A report from The College Fix this week highlights a new language resource guide from the Catholic University of Dayton that encourages students to stop using gendered terms such as “husband” and “wife.” Instead, the guide suggests that students use the gender-neutral alternatives “spouse,” “partner,” and “significant other.”

The guide, which was created by the University of Dayton’s Women’s Center, encouraged students to removed gendered language from all of their speech.

“Generic occupational titles like administrator, doctor, lawyer, nurse and secretary apply to both men and women. It is easier to see that these jobs can be done by a person of any gender when using gender inclusive or gender neutral language,” the guide reads.

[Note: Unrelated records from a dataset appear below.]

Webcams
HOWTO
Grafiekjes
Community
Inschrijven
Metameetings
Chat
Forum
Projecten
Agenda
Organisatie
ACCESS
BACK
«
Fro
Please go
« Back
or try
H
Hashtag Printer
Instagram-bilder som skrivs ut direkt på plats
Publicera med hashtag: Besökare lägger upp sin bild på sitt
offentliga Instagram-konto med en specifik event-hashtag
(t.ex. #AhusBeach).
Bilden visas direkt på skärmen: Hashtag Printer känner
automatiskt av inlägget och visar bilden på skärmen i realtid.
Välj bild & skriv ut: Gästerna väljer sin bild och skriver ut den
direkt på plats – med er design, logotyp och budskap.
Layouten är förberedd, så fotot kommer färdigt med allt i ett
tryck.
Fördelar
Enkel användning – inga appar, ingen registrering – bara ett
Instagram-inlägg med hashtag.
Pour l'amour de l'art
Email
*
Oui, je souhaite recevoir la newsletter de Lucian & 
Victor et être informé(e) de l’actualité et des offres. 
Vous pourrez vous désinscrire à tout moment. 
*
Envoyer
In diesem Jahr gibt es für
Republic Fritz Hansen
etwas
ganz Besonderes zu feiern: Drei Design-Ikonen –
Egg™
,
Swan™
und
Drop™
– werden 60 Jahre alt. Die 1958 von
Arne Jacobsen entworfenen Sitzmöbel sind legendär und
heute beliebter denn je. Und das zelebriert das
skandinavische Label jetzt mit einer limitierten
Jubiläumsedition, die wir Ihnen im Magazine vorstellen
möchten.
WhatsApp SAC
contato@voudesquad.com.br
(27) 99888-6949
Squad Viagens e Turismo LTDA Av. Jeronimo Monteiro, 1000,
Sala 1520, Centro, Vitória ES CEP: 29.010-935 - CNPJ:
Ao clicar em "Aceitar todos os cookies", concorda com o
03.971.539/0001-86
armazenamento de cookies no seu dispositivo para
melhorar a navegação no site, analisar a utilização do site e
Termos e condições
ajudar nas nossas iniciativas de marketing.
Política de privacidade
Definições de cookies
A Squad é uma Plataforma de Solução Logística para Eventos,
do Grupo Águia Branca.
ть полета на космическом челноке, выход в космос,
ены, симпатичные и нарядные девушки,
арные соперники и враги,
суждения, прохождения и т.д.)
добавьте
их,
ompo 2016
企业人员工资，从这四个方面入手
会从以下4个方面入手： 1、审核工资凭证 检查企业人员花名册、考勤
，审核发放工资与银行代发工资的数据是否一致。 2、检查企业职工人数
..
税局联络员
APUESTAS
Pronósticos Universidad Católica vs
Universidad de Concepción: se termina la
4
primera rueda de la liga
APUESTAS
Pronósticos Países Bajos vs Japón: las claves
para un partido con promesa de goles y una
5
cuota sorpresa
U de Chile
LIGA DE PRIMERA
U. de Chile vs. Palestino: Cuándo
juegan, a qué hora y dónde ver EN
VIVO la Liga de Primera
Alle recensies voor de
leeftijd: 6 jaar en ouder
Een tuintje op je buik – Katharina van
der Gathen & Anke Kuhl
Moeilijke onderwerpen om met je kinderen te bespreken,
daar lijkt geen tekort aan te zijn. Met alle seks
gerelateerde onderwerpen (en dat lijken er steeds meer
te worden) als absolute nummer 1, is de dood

In a statement to The College Fix, The University of Dayton described the language resource guide as an “educational resource.” The representative claimed that the guide does not represent official university policy.

“The gender inclusive language is an educational resource — it is neither a guide nor an advisory nor does it represent University of Dayton or Women’s Center policy — and has been posted on the website for at least three years,” they explained in the statement. “It is an educational resource geared to assist those who prefer to use gender inclusive language as well as those who wish to avoid assuming the gender of an individual being discussed.”

John Gomez, the president of the University of Dayton College Republicans, condemned the language resource guide, calling it a sign of the “PC culture” at the University of Dayton.

“Thankfully, I don’t think anyone on campus has even seen this list before (I know I haven’t). Likewise, I don’t believe there is a rampant or even prominent PC culture on the University of Dayton’s campus,” Gomez said.